TASK PROMPT ->
Taking only the lines of the data below from the line with "輸出核心，長期價值高。如果你愛看數字狂跳、怪物成片倒" to the line with "Diriga tutto l’Immacolata", ends included, write them out exactly and without pictures.

== == ==

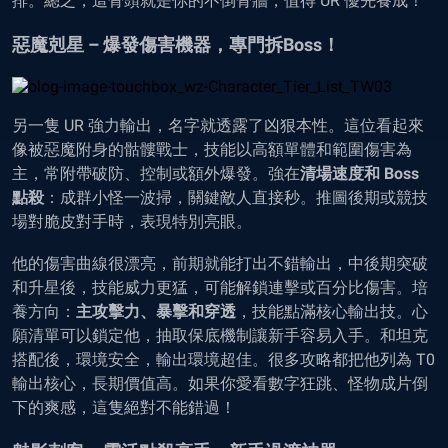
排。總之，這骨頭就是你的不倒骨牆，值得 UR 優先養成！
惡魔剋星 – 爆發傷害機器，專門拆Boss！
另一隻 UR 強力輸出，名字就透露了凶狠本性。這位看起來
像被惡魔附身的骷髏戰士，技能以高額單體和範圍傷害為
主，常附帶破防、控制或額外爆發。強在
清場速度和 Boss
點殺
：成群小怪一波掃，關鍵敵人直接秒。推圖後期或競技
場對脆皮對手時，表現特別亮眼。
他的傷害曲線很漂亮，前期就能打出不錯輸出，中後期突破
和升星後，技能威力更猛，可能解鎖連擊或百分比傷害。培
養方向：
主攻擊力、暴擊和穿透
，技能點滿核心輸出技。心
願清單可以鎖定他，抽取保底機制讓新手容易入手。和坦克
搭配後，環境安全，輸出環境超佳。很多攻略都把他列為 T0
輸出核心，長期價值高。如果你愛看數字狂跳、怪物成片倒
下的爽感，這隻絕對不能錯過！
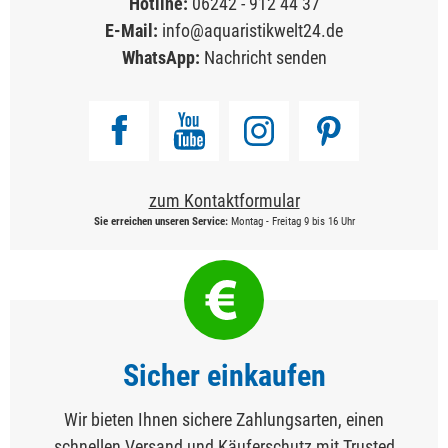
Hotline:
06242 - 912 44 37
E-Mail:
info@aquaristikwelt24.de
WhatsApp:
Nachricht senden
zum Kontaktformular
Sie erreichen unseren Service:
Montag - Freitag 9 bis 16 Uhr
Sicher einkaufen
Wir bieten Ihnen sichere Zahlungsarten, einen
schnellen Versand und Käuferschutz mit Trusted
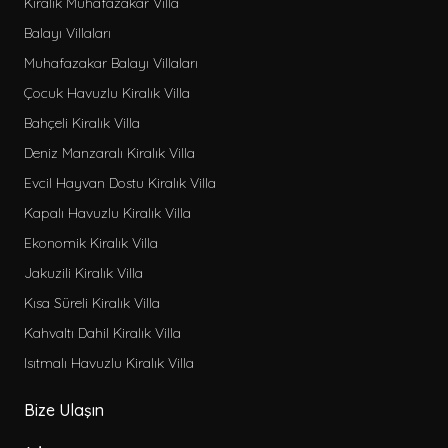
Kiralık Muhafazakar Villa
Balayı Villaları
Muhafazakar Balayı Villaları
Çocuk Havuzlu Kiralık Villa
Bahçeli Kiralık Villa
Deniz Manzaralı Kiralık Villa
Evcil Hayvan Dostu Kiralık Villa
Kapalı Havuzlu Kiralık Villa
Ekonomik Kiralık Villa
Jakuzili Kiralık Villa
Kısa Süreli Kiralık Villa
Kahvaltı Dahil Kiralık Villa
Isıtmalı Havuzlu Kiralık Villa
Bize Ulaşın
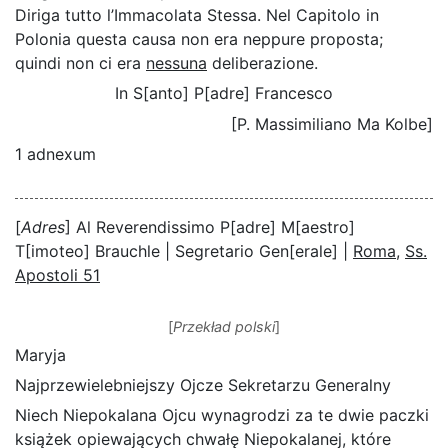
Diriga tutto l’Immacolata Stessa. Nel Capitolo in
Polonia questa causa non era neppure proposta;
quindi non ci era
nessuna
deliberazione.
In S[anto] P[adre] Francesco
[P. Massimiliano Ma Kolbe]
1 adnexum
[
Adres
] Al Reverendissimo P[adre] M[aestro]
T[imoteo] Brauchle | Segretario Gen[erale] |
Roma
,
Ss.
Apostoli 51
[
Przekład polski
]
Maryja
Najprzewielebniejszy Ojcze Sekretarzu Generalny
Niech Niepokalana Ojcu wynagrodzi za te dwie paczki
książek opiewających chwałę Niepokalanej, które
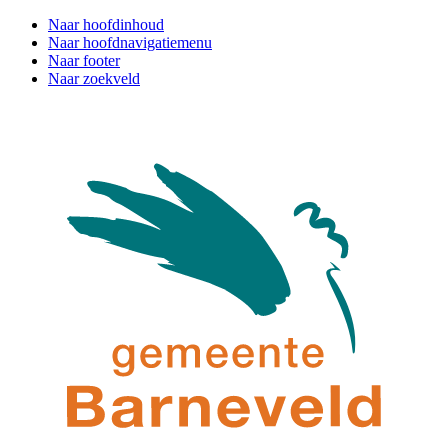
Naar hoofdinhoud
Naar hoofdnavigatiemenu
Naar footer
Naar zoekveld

== == ==

RESPONSE ->
輸出核心，長期價值高。如果你愛看數字狂跳、怪物成片倒
下的爽感，這隻絕對不能錯過！
Hotline:
06242 - 912 44 37
E-Mail:
info@aquaristikwelt24.de
WhatsApp:
Nachricht senden
zum Kontaktformular
Sie erreichen unseren Service:
Montag - Freitag 9 bis 16 Uhr
Sicher einkaufen
Wir bieten Ihnen sichere Zahlungsarten, einen
schnellen Versand und Käuferschutz mit Trusted
Kiralık Muhafazakar Villa
Balayı Villaları
Muhafazakar Balayı Villaları
Çocuk Havuzlu Kiralık Villa
Bahçeli Kiralık Villa
Deniz Manzaralı Kiralık Villa
Evcil Hayvan Dostu Kiralık Villa
Kapalı Havuzlu Kiralık Villa
Ekonomik Kiralık Villa
Jakuzili Kiralık Villa
Kısa Süreli Kiralık Villa
Kahvaltı Dahil Kiralık Villa
Isıtmalı Havuzlu Kiralık Villa
Bize Ulaşın
Diriga tutto l’Immacolata Stessa. Nel Capitolo in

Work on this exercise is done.